Che questa non fosse l’Olimpiade giusta per l’atletica italiana lo si sapeva da tempo, d’altronde i risultati delle ultime stagioni parlano chiaro. Poche o nulle le speranze di medaglia, sopratutto dopo l’infortunio di Gianmarco Tamberi e la squalifica di Alex Schwazer. Ma ci sono due ragazze che fanno sognare l’atletica azzurra Alessia Trost e Desirée Rossit, in attesa della marcia femminile dove qualche speranza di podio c’è.

Le due giovani atlete, 23 anni per la Trost e 22 per la Rossit, sono compagne d’allenamento e sono due promesse del salto in alto mondiale. La Trost si era già fatta notare qualche anno fa, ma poi qualche problema fisico ne aveva rallentato i progressi, mentre la Rossit è alla seconda grande manifestazione, dopo gli Europeiu di Amsterdam a maggio.
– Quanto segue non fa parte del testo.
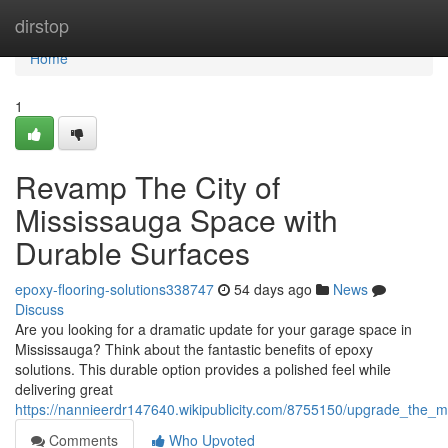
Home
dirstop
Home
1
Revamp The City of
Mississauga Space with
Durable Surfaces
epoxy-flooring-solutions338747
54 days ago
News
Discuss
Are you looking for a dramatic update for your garage space in
Mississauga? Think about the fantastic benefits of epoxy
solutions. This durable option provides a polished feel while
delivering great
https://nannieerdr147640.wikipublicity.com/8755150/upgrade_the_
Comments
Who Upvoted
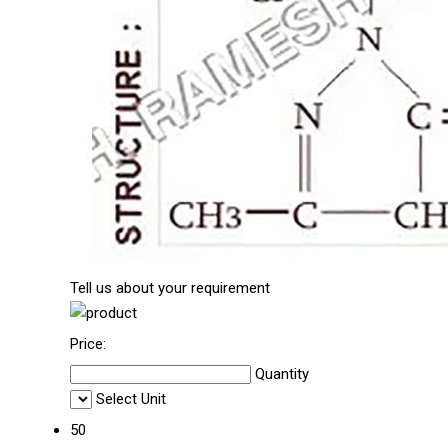
Tell us about your requirement
Price:
Quantity
Select Unit
50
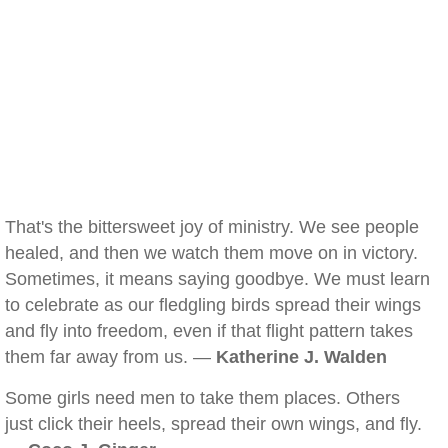
That's the bittersweet joy of ministry. We see people
healed, and then we watch them move on in victory.
Sometimes, it means saying goodbye. We must learn
to celebrate as our fledgling birds spread their wings
and fly into freedom, even if that flight pattern takes
them far away from us. —
Katherine J. Walden
Some girls need men to take them places. Others
just click their heels, spread their own wings, and fly.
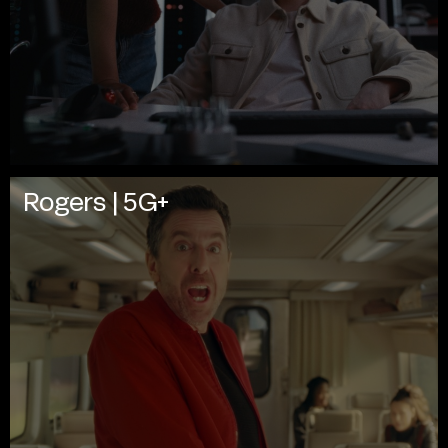
Rogers | 5G+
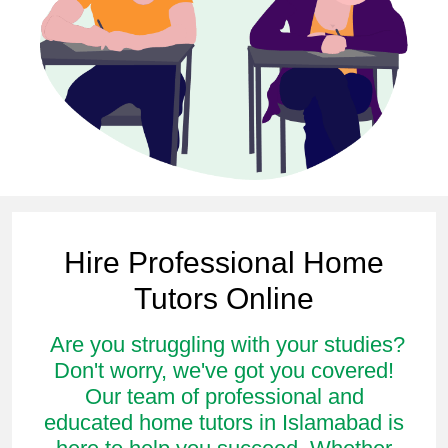
Hire Professional Home
Tutors Online
Are you struggling with your studies?
Don't worry, we've got you covered!
Our team of professional and
educated home tutors in Islamabad is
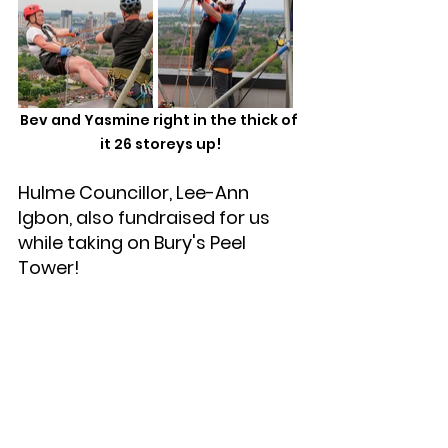
Bev and Yasmine right in the thick of 
it 26 storeys up!
Hulme Councillor, Lee-Ann 
Igbon, also fundraised for us 
while taking on Bury's Peel 
Tower! 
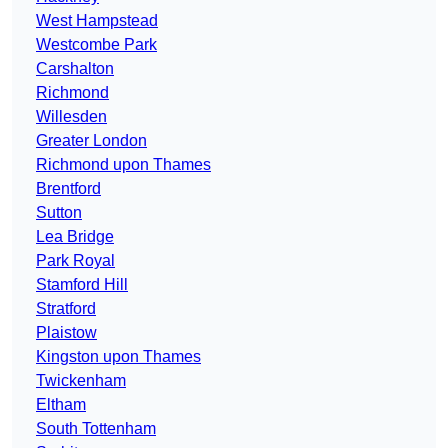
West Hampstead
Westcombe Park
Carshalton
Richmond
Willesden
Greater London
Richmond upon Thames
Brentford
Sutton
Lea Bridge
Park Royal
Stamford Hill
Stratford
Plaistow
Kingston upon Thames
Twickenham
Eltham
South Tottenham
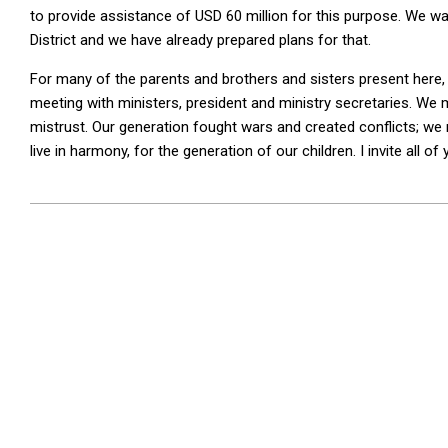
to provide assistance of USD 60 million for this purpose. We wa
District and we have already prepared plans for that.
For many of the parents and brothers and sisters present here, t
meeting with ministers, president and ministry secretaries. We
mistrust. Our generation fought wars and created conflicts; we 
live in harmony, for the generation of our children. I invite all o
2026-
01-
16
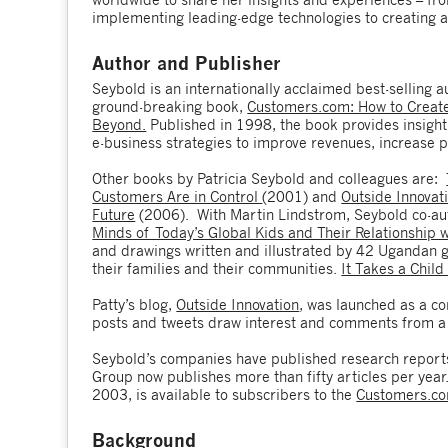
implementing leading-edge technologies to creating a
Author and Publisher
Seybold is an internationally acclaimed best-selling 
ground-breaking book,
Customers.com: How to Create 
Beyond.
Published in 1998, the book provides insight 
e-business strategies to improve revenues, increase pr
Other books by Patricia Seybold and colleagues are:
Customers Are in Control
(2001) and
Outside Innovat
Future
(2006). With Martin Lindstrom, Seybold co-a
Minds of Today’s Global Kids and Their Relationship 
and drawings written and illustrated by 42 Ugandan 
their families and their communities.
It Takes a Child
Patty’s blog,
Outside Innovation
, was launched as a co
posts and tweets draw interest and comments from a 
Seybold’s companies have published research reports 
Group now publishes more than fifty articles per year.
2003, is available to subscribers to the
Customers.c
Background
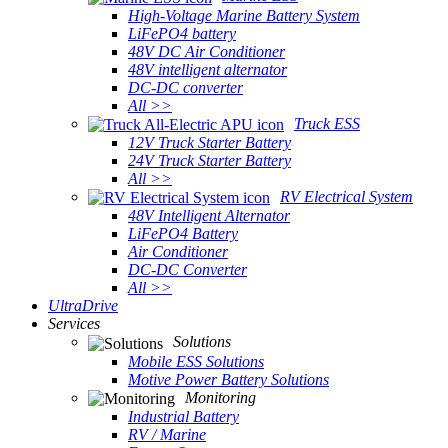
High-Voltage Marine Battery System
LiFePO4 battery
48V DC Air Conditioner
48V intelligent alternator
DC-DC converter
All >>
Truck ESS
12V Truck Starter Battery
24V Truck Starter Battery
All >>
RV Electrical System
48V Intelligent Alternator
LiFePO4 Battery
Air Conditioner
DC-DC Converter
All >>
UltraDrive
Services
Solutions
Mobile ESS Solutions
Motive Power Battery Solutions
Monitoring
Industrial Battery
RV / Marine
C’è stato bisogno di una misura di 1,94 metri, una misura che segnala il livello della competizione. Nella notte tra sabato e domenica la finale, inizio all’1:30 ora italiana, e vedremo se le due speranze azzurre riusciranno nell’impresa di vincere la prima medaglia azzurra nell’atletica a Rio. Non sarà facile, i primi due gradini del podio sembrano già prenotati dalla croata Blanka Vlasic e dall’americana Chaunté Lowe, ma la corsa al bronzo è aperta. Poi si sa in una finale può succedere di tutto.